:: Verilen metin ::
━━━━

Muhammedi Ahlak

İnsanlık güzel ahlakı O'ndan öğrendi, O'nun ahlakı, Allah'ın övdüğü ahlaktı.

 ‘’Seni ancak alemlere rahmet olarak gönderdik’’ (Enbiya,107)

İnsanlık güzel ahlakı O'ndan öğrendi.

O'nun ahlakı, Allah'ın övdüğü ahlaktı.

Rabbi O'nu özel olarak eğitti.

O yaşayan Kuran'dı.

O dünyaya medeniyet dersi verdi.

Düşmanları bile onun şefkatine sığındı.

Sükûtu çok sever, ihtiyaç olmadan konuşmazdı.

Güzel konuşmayan veya konuşurken edep ve terbiyeye uymayan kişiden yüzünü çevirirdi.

Peygamberimiz konuşsa dahi az ve öz konuşur, lüzumsuz lakırdı yapmazdı.

O’nu tanımak; O'nun ahlakıyla ahlaklanmaktan geçer.

Peygamberimizin halinde sükût, yani sessizlik hakimdi.

Ebu Malik, babasından peygamberimizin konuşması ve susması ile ilgili gördüklerini şöyle anlatıyor:

"Biz çocukken Resulallah ’ın (s.a.s) meclisinde otururduk. Ben O'ndan daha az konuşan hiçbir kimse görmedim. Bazı sahabiler konuşup da sözü uzattıkları zaman tebessüm ederdi."

 

‘’Söylenenlere karşı tahammül ve sabrederek, başkalarına sataşmaktan kaçınmak için, başkalarında hoşuna giden hareket görürse takdir manasında ve tefekkür için susardı.’’

 

Kim Allah’a ve ahiret gününe inanıyorsa, ya hayır söylesin ya da sussun. Hayır konuşun, faydalanın, kötü konuşmayın ki selamette olasınız.

━━━━

:: Sağlanan malzeme ::
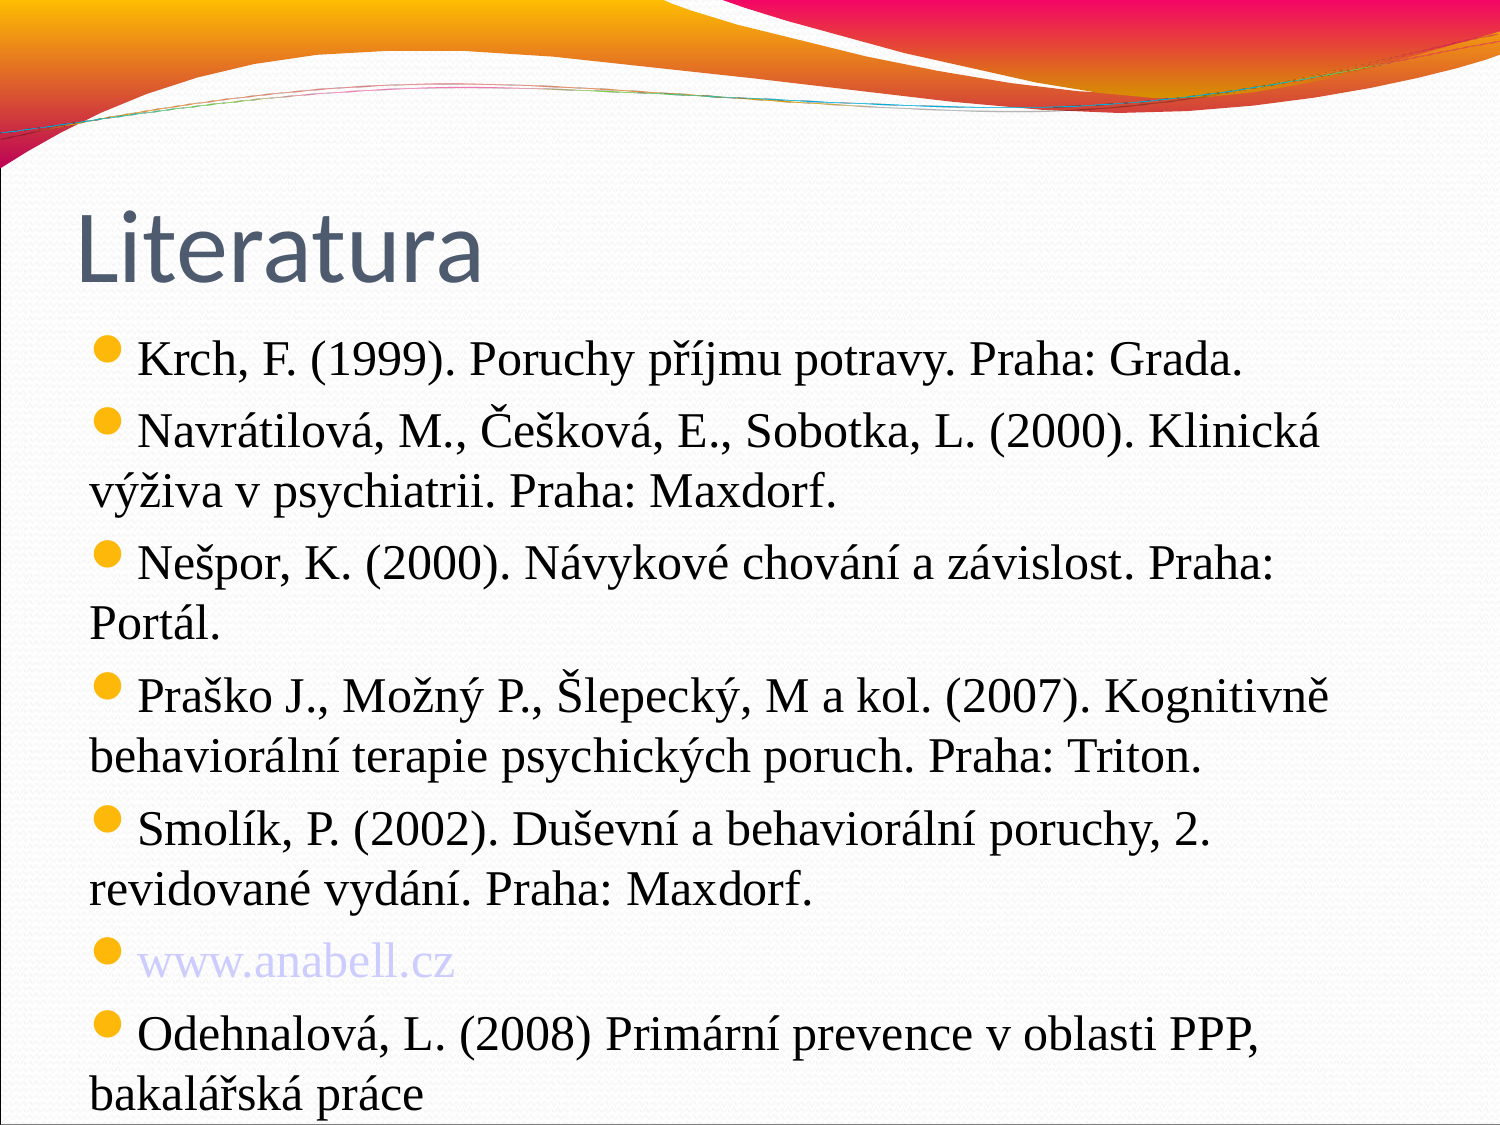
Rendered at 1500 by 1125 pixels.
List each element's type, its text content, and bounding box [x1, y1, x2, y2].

text_box Krch, F. (1999). Poruchy příjmu potravy. Praha: Grada. Navrátilová, M., Češková, E., Sobotka, L. (2000). Klinická výživa v psychiatrii. Praha: Maxdorf. Nešpor, K. (2000). Návykové chování a závislost. Praha: Portál. Praško J., Možný P., Šlepecký, M a kol. (2007). Kognitivně behaviorální terapie psychických poruch. Praha: Triton. Smolík, P. (2002). Duševní a behaviorální poruchy, 2. revidované vydání. Praha: Maxdorf. www.anabell.cz Odehnalová, L. (2008) Primární prevence v oblasti PPP, bakalářská práce [75, 317, 1426, 1125]
text_box Literatura [75, 115, 1426, 304]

━━━━

Muhammedi ahlak konulu metni baştan sona, hiçbir değişiklik yapmadan alıntılayın.

:: Sorunun çözümü ::
Muhammedi Ahlak

İnsanlık güzel ahlakı O'ndan öğrendi, O'nun ahlakı, Allah'ın övdüğü ahlaktı.

 ‘’Seni ancak alemlere rahmet olarak gönderdik’’ (Enbiya,107)

İnsanlık güzel ahlakı O'ndan öğrendi.

O'nun ahlakı, Allah'ın övdüğü ahlaktı.

Rabbi O'nu özel olarak eğitti.

O yaşayan Kuran'dı.

O dünyaya medeniyet dersi verdi.

Düşmanları bile onun şefkatine sığındı.

Sükûtu çok sever, ihtiyaç olmadan konuşmazdı.

Güzel konuşmayan veya konuşurken edep ve terbiyeye uymayan kişiden yüzünü çevirirdi.

Peygamberimiz konuşsa dahi az ve öz konuşur, lüzumsuz lakırdı yapmazdı.

O’nu tanımak; O'nun ahlakıyla ahlaklanmaktan geçer.

Peygamberimizin halinde sükût, yani sessizlik hakimdi.

Ebu Malik, babasından peygamberimizin konuşması ve susması ile ilgili gördüklerini şöyle anlatıyor:

"Biz çocukken Resulallah ’ın (s.a.s) meclisinde otururduk. Ben O'ndan daha az konuşan hiçbir kimse görmedim. Bazı sahabiler konuşup da sözü uzattıkları zaman tebessüm ederdi."

 

‘’Söylenenlere karşı tahammül ve sabrederek, başkalarına sataşmaktan kaçınmak için, başkalarında hoşuna giden hareket görürse takdir manasında ve tefekkür için susardı.’’

 

Kim Allah’a ve ahiret gününe inanıyorsa, ya hayır söylesin ya da sussun. Hayır konuşun, faydalanın, kötü konuşmayın ki selamette olasınız.